Dataset records

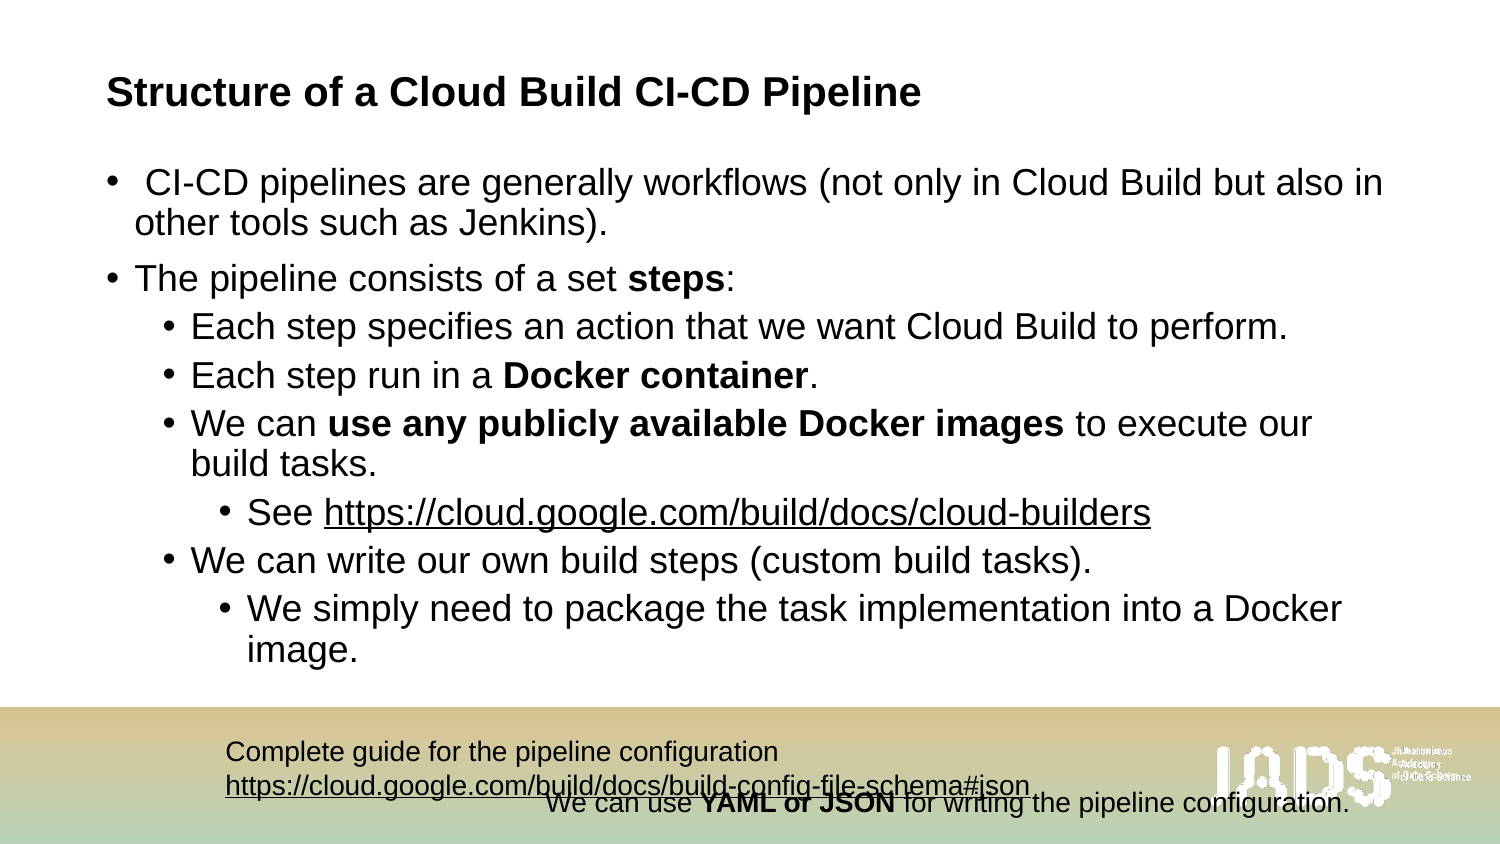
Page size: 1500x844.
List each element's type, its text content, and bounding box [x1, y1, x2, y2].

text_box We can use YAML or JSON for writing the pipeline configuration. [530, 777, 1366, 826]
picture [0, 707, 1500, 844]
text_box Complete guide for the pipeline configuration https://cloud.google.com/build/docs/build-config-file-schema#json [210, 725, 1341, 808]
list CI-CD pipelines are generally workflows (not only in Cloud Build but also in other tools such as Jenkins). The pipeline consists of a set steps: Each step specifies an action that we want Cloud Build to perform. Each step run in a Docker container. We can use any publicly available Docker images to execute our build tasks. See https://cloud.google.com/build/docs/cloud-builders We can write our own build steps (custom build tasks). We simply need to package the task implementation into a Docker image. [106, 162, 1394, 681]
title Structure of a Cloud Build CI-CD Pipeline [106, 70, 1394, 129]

REQUIREMENT: What is wanted is a word-for-word restatement of the entries, without their images.

TASK ANSWER:
Page size: 1500x844.
List each element's type, its text content, and bounding box [x1, y1, x2, y2].

text_box We can use YAML or JSON for writing the pipeline configuration. [530, 777, 1366, 826]
picture [0, 707, 1500, 844]
text_box Complete guide for the pipeline configuration https://cloud.google.com/build/docs/build-config-file-schema#json [210, 725, 1341, 808]
list CI-CD pipelines are generally workflows (not only in Cloud Build but also in other tools such as Jenkins). The pipeline consists of a set steps: Each step specifies an action that we want Cloud Build to perform. Each step run in a Docker container. We can use any publicly available Docker images to execute our build tasks. See https://cloud.google.com/build/docs/cloud-builders We can write our own build steps (custom build tasks). We simply need to package the task implementation into a Docker image. [106, 162, 1394, 681]
title Structure of a Cloud Build CI-CD Pipeline [106, 70, 1394, 129]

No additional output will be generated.